The Pennsylvania Public School Employees' Retirement System (PSERS) has boosted its annual surcharge on state and local taxpayers to 30 cents on top of every $1 paid to teachers and other school employees in fiscal 2016, up from 26 cents this year.  State income and sales taxes and local property taxes will pay $4.1 billion to keep PSERS assets from falling farther behind future pension obligations in the 12 months starting July 1, four times more than school employees will contribute to their pensions.

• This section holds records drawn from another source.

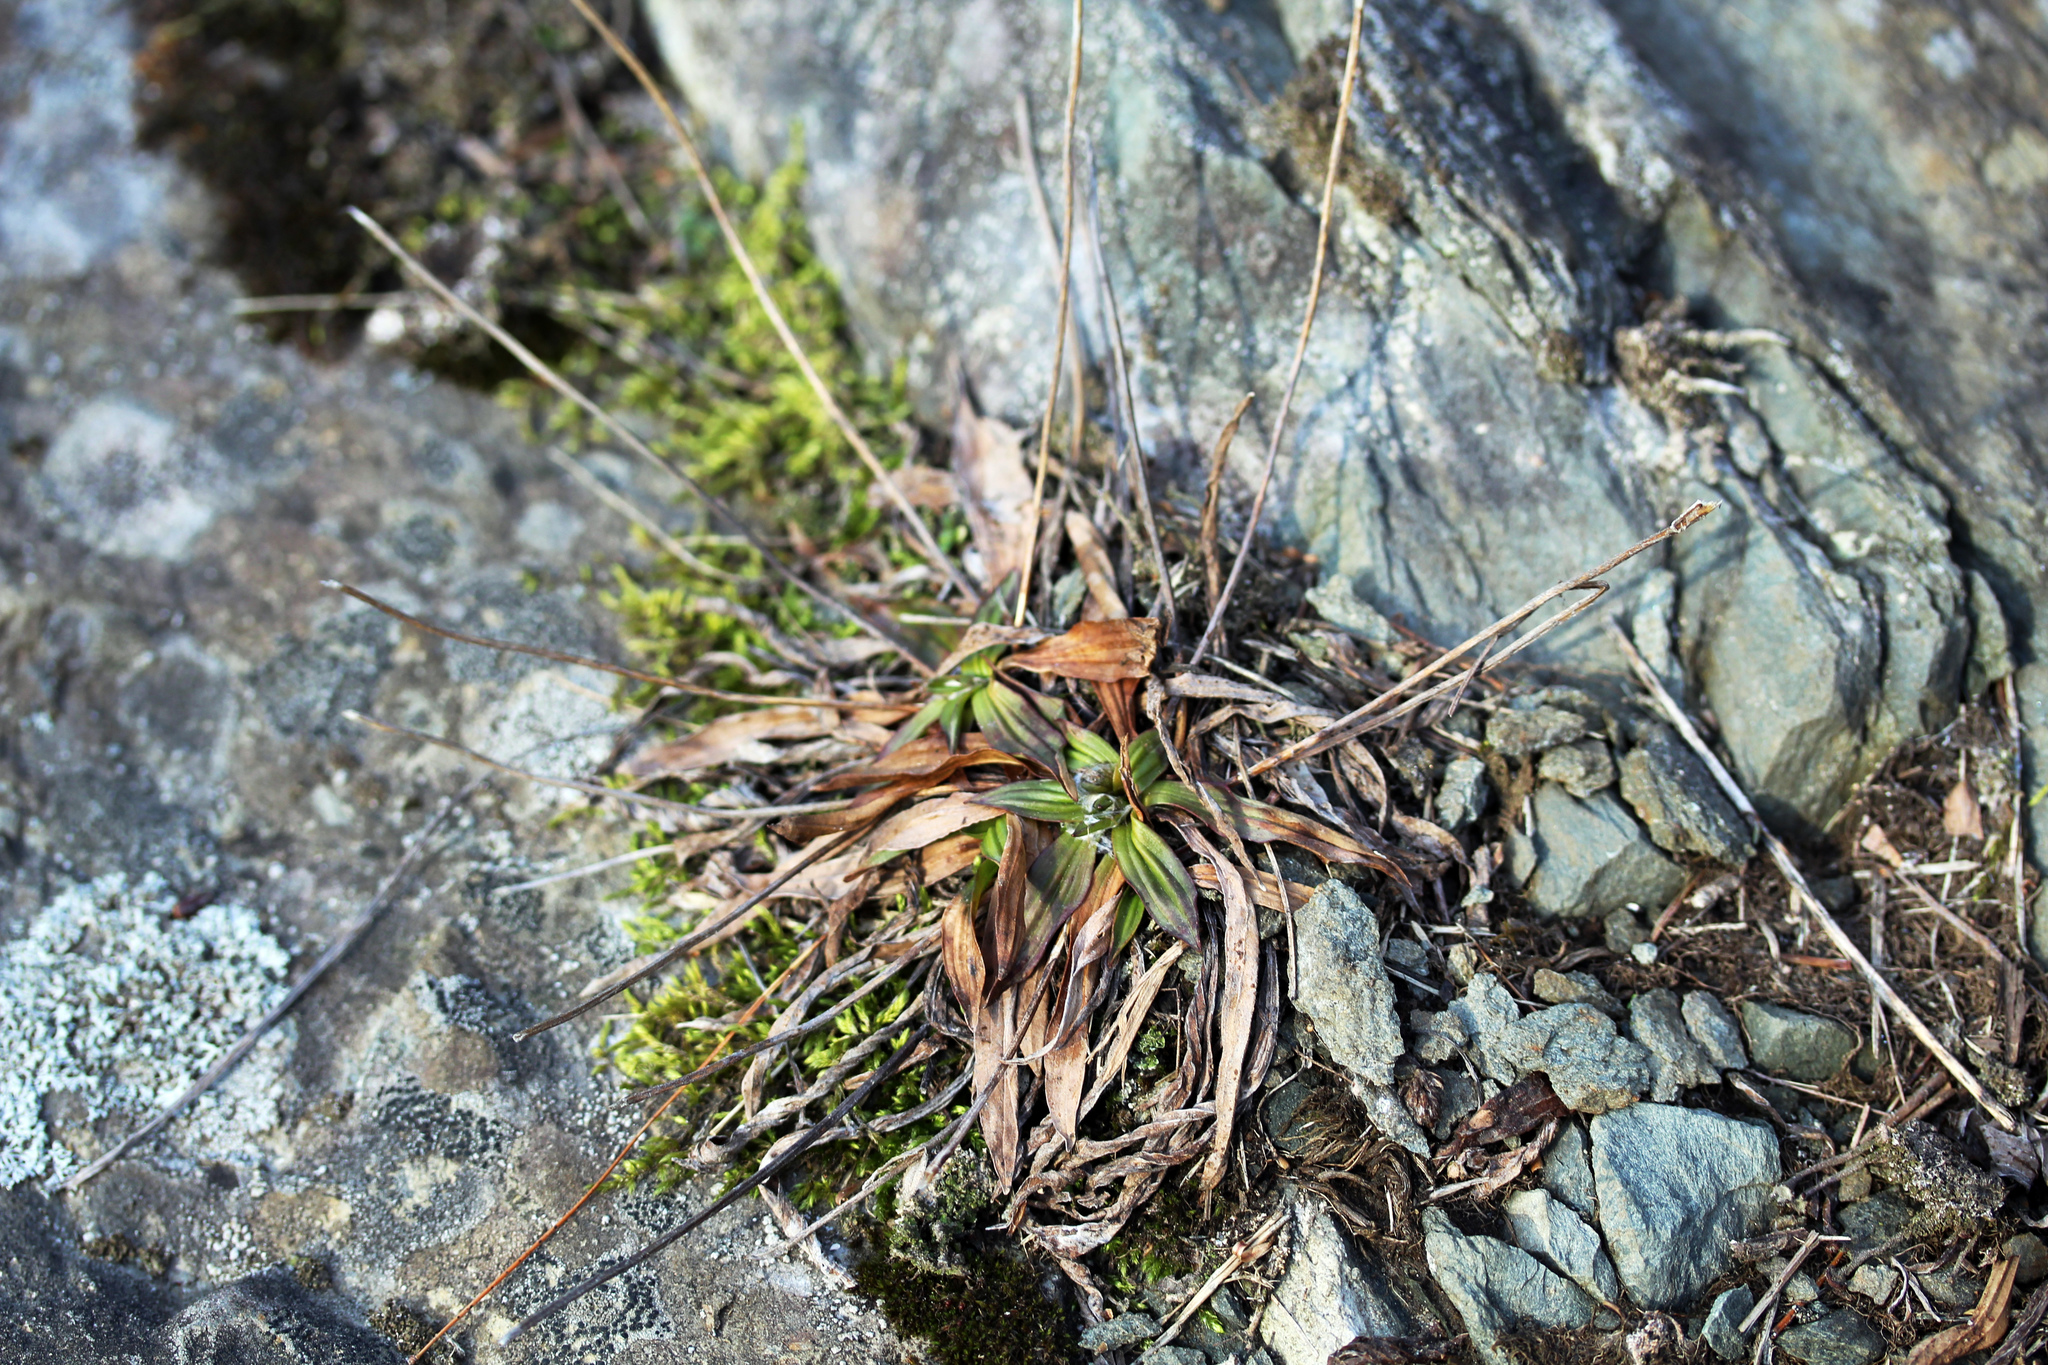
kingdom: Plantae
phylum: Tracheophyta
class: Magnoliopsida
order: Lamiales
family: Plantaginaceae
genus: Plantago
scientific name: Plantago lanceolata
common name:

The taxpayers' surcharge has increased from near zero in the early 2000s. The latest boost caps a string of increases under Pennsylvania laws designed by elected officials to delay pension funding in hopes of easing the rate of increase and also in hopes that PSERS' complex investment portfolio would generate enough profit to reduce subsidies.

The good news: the contribution rate for next year has now risen to "100% of the actuarially required rate" so the system's assets will no longer be falling behind its liabilities, as they have been most years over the past decade, executive director Glen R. Grell said in a statement. 

In affluent suburban districts, PSERS payments are typically split 50/50 between the state and the school district. In Philadelphia and other districts where lots of poor people live, the state pays more than half. PSERS members contribute an average 7.5% of every dollar they are paid to their pensions. Long-serving Pa. teachers and administrators can retire with pensions worth close to their former net paychecks.